Editorial Staff 24 January 2024

Singapore-Based Asia Genesis Hedge Fund Closes After Losses – Report

The macro fund is closing after making wrong-way bets, and now returning money to affected investors. Overall, macro fund strategies ended 2023 on a down-note.

Asia Genesis Asset Management, which runs a macro hedge fund in Singapore, is shutting the fund after ill-fated bets on Chinese and Japanese stocks inflicted “unprecedented” losses, according to Bloomberg yesterday.

WealthBriefingAsia contacted AGAM for comment on the report; it may update in due course. There was no reference to the fund closing that WBA could obtain from the firm’s website.

The news service report said that Chua Soon Hock’s Asia Genesis Macro Fund fell by 18.8 per cent in the first weeks of January. The report cited a letter sent to investors.
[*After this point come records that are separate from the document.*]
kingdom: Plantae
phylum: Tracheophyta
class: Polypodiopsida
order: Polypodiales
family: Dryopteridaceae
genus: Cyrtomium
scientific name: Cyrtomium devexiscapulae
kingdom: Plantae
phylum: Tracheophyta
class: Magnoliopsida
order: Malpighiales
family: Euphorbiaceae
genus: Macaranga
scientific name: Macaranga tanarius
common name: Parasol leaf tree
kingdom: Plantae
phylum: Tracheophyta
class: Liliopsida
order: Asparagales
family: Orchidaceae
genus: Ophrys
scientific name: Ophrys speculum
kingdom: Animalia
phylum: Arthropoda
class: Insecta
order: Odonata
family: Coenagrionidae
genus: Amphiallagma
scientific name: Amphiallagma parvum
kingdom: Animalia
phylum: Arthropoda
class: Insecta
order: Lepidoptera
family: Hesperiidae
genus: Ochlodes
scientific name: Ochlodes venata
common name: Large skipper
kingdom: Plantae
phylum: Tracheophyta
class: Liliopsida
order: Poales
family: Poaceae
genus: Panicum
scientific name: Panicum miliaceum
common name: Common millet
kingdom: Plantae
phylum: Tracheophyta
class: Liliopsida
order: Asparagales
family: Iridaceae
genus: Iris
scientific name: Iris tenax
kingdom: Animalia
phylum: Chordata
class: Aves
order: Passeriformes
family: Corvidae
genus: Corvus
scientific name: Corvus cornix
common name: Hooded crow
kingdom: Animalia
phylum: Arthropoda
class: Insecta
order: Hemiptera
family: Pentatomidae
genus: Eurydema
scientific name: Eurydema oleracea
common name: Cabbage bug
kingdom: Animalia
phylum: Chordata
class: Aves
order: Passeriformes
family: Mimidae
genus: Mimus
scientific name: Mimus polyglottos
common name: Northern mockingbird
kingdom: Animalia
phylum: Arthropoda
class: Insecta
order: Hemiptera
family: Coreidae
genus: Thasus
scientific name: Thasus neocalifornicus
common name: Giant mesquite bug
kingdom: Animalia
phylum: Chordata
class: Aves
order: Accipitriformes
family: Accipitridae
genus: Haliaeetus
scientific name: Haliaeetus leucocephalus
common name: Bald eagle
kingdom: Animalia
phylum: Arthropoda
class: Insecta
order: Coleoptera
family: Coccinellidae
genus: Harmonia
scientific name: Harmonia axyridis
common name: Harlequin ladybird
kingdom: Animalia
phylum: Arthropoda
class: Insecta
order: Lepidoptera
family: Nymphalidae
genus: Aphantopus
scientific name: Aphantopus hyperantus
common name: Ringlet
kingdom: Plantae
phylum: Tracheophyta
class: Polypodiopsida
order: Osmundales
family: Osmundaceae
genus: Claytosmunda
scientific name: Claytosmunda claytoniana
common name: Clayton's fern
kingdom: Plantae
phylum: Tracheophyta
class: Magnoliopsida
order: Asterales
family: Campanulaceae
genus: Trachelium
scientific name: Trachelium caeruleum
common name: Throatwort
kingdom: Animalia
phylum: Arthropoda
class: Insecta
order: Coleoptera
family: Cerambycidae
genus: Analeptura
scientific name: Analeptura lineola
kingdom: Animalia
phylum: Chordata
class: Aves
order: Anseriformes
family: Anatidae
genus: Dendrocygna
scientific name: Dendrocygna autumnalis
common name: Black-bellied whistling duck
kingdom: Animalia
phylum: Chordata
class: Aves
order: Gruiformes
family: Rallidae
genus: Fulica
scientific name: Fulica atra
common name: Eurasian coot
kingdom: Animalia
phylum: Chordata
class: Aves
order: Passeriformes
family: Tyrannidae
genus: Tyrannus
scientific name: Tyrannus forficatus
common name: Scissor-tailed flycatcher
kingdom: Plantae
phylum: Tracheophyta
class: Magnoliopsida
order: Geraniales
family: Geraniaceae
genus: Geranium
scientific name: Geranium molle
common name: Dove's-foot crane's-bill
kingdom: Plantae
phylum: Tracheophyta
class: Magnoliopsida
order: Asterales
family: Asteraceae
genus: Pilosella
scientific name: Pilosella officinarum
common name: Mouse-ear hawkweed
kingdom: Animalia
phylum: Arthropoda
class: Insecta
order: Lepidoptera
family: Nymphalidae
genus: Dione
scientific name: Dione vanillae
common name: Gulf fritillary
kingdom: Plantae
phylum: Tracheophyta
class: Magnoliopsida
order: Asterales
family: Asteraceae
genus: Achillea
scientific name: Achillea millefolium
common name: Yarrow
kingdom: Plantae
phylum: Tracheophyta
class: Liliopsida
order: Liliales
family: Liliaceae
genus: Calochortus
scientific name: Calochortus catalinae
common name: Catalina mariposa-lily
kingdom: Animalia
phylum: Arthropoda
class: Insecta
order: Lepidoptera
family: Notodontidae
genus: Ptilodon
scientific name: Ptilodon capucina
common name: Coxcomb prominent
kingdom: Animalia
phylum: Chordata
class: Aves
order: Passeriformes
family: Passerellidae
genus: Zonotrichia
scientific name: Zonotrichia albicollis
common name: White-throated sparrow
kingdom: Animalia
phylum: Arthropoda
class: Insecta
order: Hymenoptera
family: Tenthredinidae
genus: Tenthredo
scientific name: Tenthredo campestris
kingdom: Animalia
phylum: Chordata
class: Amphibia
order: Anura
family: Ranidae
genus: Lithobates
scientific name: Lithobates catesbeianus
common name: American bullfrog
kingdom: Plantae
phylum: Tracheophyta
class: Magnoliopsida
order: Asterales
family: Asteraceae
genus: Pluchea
The fund is returning money to investors after losses on long Hong Kong and China equities positions as well as short Nikkei bets, according to the letter.

“I have reached the stage whereby my confidence as a trader is lost,” Chua, chief investment officer, was quoted as saying. Tough trading since October and a “disastrous” January “has proven that my past experience is no longer valid and instead, is working against me,” he was reported as saying. The report said the firm did not respond to a request for comment.

Chua, who has 39 years’ experience in fund management, founded the business in 1999. The chief executive of the firm is Tan Chay Chang, who joined AGAM from HSBC Singapore; other senior figures are Sean Tan, head of trading, partner at the fund, and Ian Seow, CIO of the Trinity Macro Fund; Phyllis Phee, partner and chief operating officer, and Cheryl Chan, partner, business development.

The report added that AGAM managed $330.2 million at the start of the year.

The hedge fund sector as a whole ended 2023 with higher assets in total, rising to $4.11 trillion globally, a quarterly gain of more than $112 billion, according to Hedge Fund Research

The final quarter of 2023 was tough on macro strategies. Uncorrelated strategies fell, with the the HFRI Macro (Total) Index falling 0.6 per cent for the year, with mixed performance across fundamental and quantitative strategies. Total Macro capital declined by an estimated $22.4 billion in the final quarter, inclusive of net asset outflows of $12.2 billion for the quarter, reducing total macro strategy capital to $670.5 billion, HFR said.